What is estate planning?
Estate planning ensures that your wishes upon death or incapacitation are followed, including:
​
-
what happens to your assets
-
instructions for your care if you become disabled before you die
-
financially providing for your loved ones
This is an ongoing process that should be reviewed with your estate planning attorney and financial advisor whenever there’s a major change in your family or net worth. Birth, death, marriage, or divorce, job status, residence, or financial holdings are included

Why is estate planning important?
-
Ease the financial burden on your loved ones. Communication with your beneficiaries about your wishes and the intentions will lessen their uncertainty and pressure to make decisions. Estate planning also seeks to minimize the tax burden on your beneficiaries; without planning, taxes, probate fees, and other expenses can add up to a very steep bill.
-
Avoid discrepancies in legal documents that may complicate the inheritance process.

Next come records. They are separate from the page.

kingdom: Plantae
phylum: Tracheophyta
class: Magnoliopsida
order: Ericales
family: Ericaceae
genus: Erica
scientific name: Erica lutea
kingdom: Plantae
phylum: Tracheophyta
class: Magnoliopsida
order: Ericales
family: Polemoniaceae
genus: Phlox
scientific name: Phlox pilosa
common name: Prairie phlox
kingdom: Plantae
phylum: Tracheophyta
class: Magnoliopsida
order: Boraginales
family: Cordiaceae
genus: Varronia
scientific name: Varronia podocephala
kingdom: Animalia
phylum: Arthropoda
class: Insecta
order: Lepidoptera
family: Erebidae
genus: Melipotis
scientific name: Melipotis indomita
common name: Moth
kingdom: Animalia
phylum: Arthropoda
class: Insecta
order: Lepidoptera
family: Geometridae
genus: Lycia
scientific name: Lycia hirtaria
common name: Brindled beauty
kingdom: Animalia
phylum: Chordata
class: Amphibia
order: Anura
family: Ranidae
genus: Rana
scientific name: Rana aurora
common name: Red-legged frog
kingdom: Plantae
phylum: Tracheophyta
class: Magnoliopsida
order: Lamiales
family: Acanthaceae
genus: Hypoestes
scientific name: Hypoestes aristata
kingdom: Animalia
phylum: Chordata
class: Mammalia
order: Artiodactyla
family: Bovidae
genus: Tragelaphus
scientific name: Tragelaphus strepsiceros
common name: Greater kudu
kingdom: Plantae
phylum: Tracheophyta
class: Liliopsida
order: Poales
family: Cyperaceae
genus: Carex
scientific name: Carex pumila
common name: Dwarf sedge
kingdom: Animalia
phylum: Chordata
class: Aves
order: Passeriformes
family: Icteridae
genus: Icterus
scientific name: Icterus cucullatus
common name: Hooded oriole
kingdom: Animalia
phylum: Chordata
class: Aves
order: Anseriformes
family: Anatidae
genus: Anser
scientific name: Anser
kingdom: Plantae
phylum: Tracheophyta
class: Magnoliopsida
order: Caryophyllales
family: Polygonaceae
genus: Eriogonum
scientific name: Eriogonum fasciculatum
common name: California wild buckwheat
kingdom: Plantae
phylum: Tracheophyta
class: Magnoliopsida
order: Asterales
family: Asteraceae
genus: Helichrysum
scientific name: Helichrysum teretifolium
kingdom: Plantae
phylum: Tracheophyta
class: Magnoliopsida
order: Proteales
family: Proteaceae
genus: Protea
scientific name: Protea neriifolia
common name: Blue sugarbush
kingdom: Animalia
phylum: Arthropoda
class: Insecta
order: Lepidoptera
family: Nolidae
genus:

Some assets such as a bank account balance or a life insurance payout designates a beneficiary separately from a will, often established when the account is formed, or when the insurance is established. If these two contradict each other, the designated benefactor may face a long delay for court action.
-
Avoid courts making important decisions that will affect the lives of those you leave behind. Without a will in place, the courts designate where your assets will go. They’re also responsible for determining guardianship if you have a minor in your care and there’s no will that reflects your childcare wishes.
-
Allow you to set up individualized plans for the people in your life. Every family has differences in circumstance, so planning with a financial advisor will enable you to put plans in place specific to the needs of your loved one, such as establishing a trust dedicated to funding long term medical care for a child. This will also ensure that your estate is divided equitably among your benefactors.
-
Maintain your Health Insurance Portability Act (HIPAA) confidentiality waivers. Part of the ongoing process of estate planning is keeping your health care representative information up to date so your medical information can be shared with the people you want it to be shared with. Without HIPAA authorizations, doctors may not be able to share information with your loved ones, which would impede decision-making on your behalf.
-
Keep your state residency status updated. Different states have different estate and income tax laws, as well as different statuses that affect the transfer of assets. These legal implications are important to keep in mind as you reevaluate your estate plan.
-
Establish a power of attorney. Estate planning also includes discussion about what affairs you may want to give legal authority over and to whom. It remains in effect if you are no longer able to make financial decisions on your own behalf but cannot be established once you become incapacitated.
-
Small business owners can ensure the future of their business. Including your business in your estate plan will prevent customers, employees, and family members from being left in the lurch. You also will be able to create a succession plan for transition of ownership and continued running of your business.
-
Avoid the probate process. Probate court can take a long time to settle or close an estate, depending on its complexity. The stress of your family, as well as the time it takes for your benefactors to inherit, will stretch just as long. It also makes the settlement of your estate a matter on public record, compromising the privacy of your family affairs.
-
Ability to incorporate charitable giving into your estate plan. Many people find personal fulfillment in philanthropy but can overlook it when it comes to estate planning. A financial advisor can help you meet your philanthropic goals, which can both support causes you value and establish a legacy for you and your family.